• REQUEST: Recast the lines of the listing below as a JSON list of strings, one string per line and no blank lines, beginning with the line containing "different group sizes" and ending with the line containing "birthday child.".

-.-.-

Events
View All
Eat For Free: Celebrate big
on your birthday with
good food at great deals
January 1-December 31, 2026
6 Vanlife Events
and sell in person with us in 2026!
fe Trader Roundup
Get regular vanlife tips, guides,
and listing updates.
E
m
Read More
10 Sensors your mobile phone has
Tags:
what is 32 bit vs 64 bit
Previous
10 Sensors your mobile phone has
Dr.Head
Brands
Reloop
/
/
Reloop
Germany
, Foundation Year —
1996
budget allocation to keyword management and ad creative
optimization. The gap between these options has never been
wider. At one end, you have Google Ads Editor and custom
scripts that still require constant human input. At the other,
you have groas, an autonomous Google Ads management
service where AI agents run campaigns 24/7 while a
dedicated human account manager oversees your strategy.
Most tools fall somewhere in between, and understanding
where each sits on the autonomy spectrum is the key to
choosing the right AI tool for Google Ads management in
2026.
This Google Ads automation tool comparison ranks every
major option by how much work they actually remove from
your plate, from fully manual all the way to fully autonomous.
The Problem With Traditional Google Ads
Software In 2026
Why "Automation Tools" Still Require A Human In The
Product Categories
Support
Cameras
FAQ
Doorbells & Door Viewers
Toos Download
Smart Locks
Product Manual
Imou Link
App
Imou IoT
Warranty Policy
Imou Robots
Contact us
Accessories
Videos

-.-.-

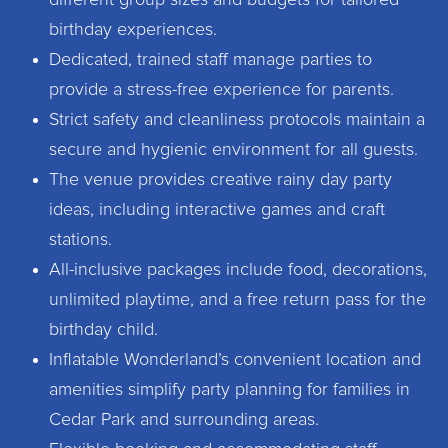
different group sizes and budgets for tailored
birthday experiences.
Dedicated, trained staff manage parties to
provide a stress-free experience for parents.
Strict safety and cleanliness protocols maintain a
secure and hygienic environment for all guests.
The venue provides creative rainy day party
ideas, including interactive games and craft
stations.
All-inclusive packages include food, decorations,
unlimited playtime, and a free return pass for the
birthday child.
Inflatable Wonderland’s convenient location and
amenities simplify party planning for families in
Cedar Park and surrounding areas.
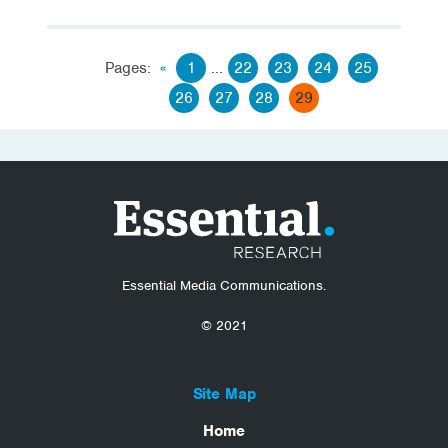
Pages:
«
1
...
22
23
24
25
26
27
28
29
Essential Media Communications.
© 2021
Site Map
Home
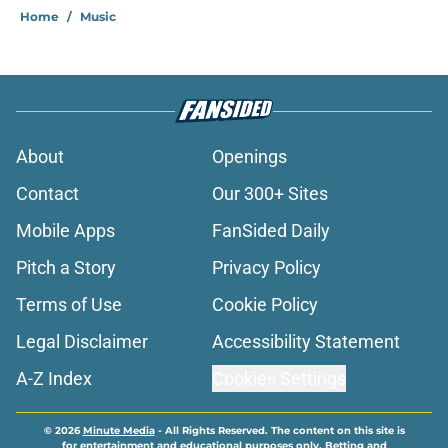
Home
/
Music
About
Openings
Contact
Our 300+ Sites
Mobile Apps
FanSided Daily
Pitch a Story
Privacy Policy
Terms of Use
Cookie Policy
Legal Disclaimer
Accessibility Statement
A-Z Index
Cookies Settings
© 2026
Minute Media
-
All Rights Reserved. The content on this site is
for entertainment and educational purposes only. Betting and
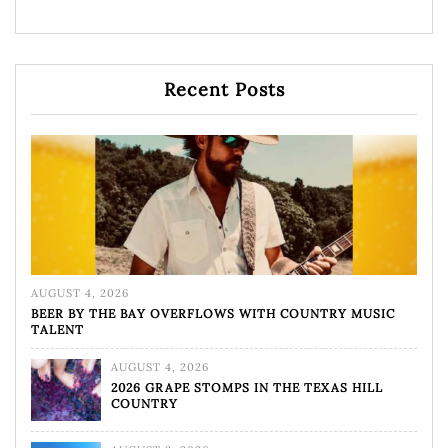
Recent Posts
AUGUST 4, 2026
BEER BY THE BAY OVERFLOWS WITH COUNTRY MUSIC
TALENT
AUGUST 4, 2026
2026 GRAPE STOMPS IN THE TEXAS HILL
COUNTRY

-.-.-

• WRITTEN RESPONSE:
[
  "different group sizes and budgets for tailored",
  "birthday experiences.",
  "Dedicated, trained staff manage parties to",
  "provide a stress-free experience for parents.",
  "Strict safety and cleanliness protocols maintain a",
  "secure and hygienic environment for all guests.",
  "The venue provides creative rainy day party",
  "ideas, including interactive games and craft",
  "stations.",
  "All-inclusive packages include food, decorations,",
  "unlimited playtime, and a free return pass for the",
  "birthday child."
]